PROBLEM DETAILS
Transcribe the tail of the listing: start at the line containing "Right hand at" and stop after the last line, keeping every character as is and adding nothing.

○ ○ ○ ○ ○ ○ ○

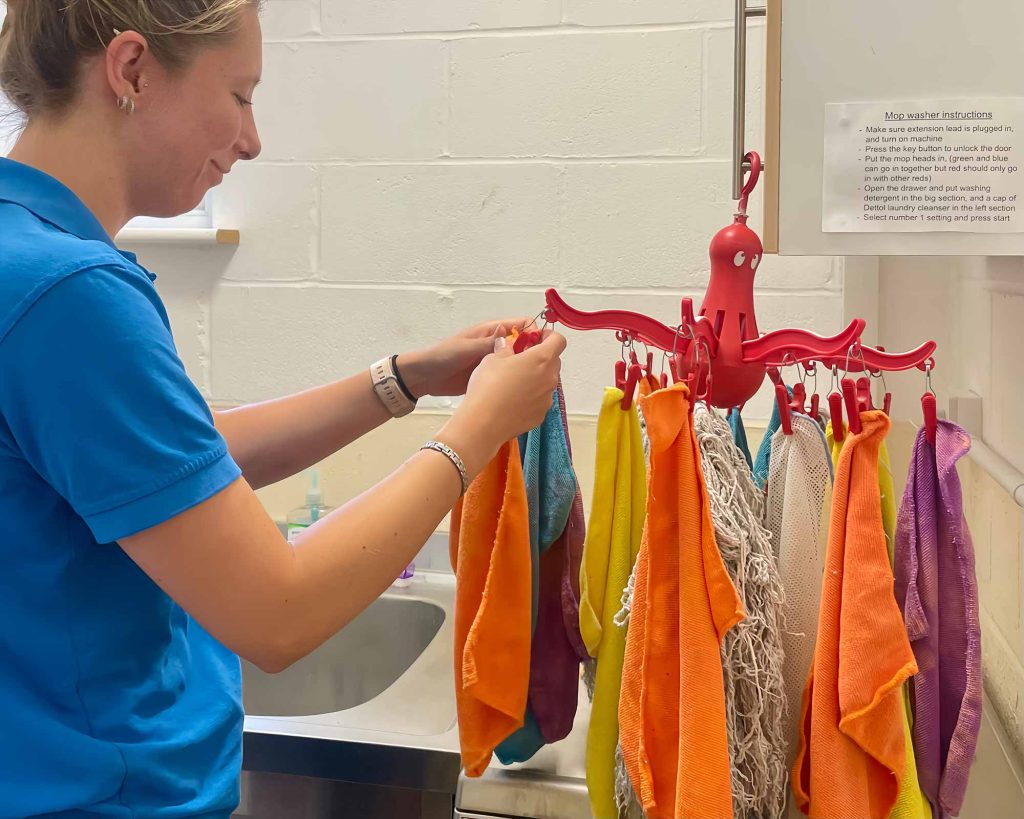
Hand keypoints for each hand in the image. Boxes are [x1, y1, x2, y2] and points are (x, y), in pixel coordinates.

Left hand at [396, 318, 533, 397]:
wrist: (424, 377)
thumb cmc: (443, 356)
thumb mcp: (467, 348)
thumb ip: (490, 343)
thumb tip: (516, 336)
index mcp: (492, 331)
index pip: (522, 325)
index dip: (535, 333)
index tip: (543, 348)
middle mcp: (496, 344)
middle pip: (524, 345)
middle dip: (534, 353)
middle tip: (542, 369)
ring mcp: (494, 362)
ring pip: (518, 362)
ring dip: (526, 369)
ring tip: (536, 382)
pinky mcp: (490, 377)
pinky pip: (508, 376)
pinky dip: (516, 382)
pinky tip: (524, 391)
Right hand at [436, 330, 566, 477]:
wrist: (483, 423)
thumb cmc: (488, 385)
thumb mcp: (492, 358)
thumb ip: (505, 348)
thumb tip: (506, 344)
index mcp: (542, 359)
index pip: (559, 340)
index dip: (549, 336)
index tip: (535, 338)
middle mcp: (550, 378)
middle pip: (553, 361)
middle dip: (540, 358)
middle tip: (520, 360)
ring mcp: (547, 399)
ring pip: (546, 382)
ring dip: (536, 378)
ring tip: (513, 384)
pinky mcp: (541, 415)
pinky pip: (540, 400)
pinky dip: (531, 397)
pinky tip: (512, 401)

○ ○ ○ ○ ○ ○ ○

RESPONSE TO THIS TASK
Right hand at [436, 330, 566, 477]:
wrist: (483, 423)
thumb cmc: (488, 385)
thumb mcp: (492, 358)
thumb ip: (505, 348)
thumb tip: (506, 344)
index mcp: (542, 359)
index pip: (559, 340)
index dip: (549, 336)
index tip: (535, 338)
middle mcp: (550, 378)
middle pip: (553, 361)
middle dip: (540, 358)
middle tip: (520, 360)
ring mcp: (547, 399)
ring pip: (546, 382)
ring dip: (536, 378)
ring tip: (513, 384)
pinky mcp: (541, 415)
pinky pip: (540, 400)
pinky dip: (531, 397)
pinky tip: (512, 401)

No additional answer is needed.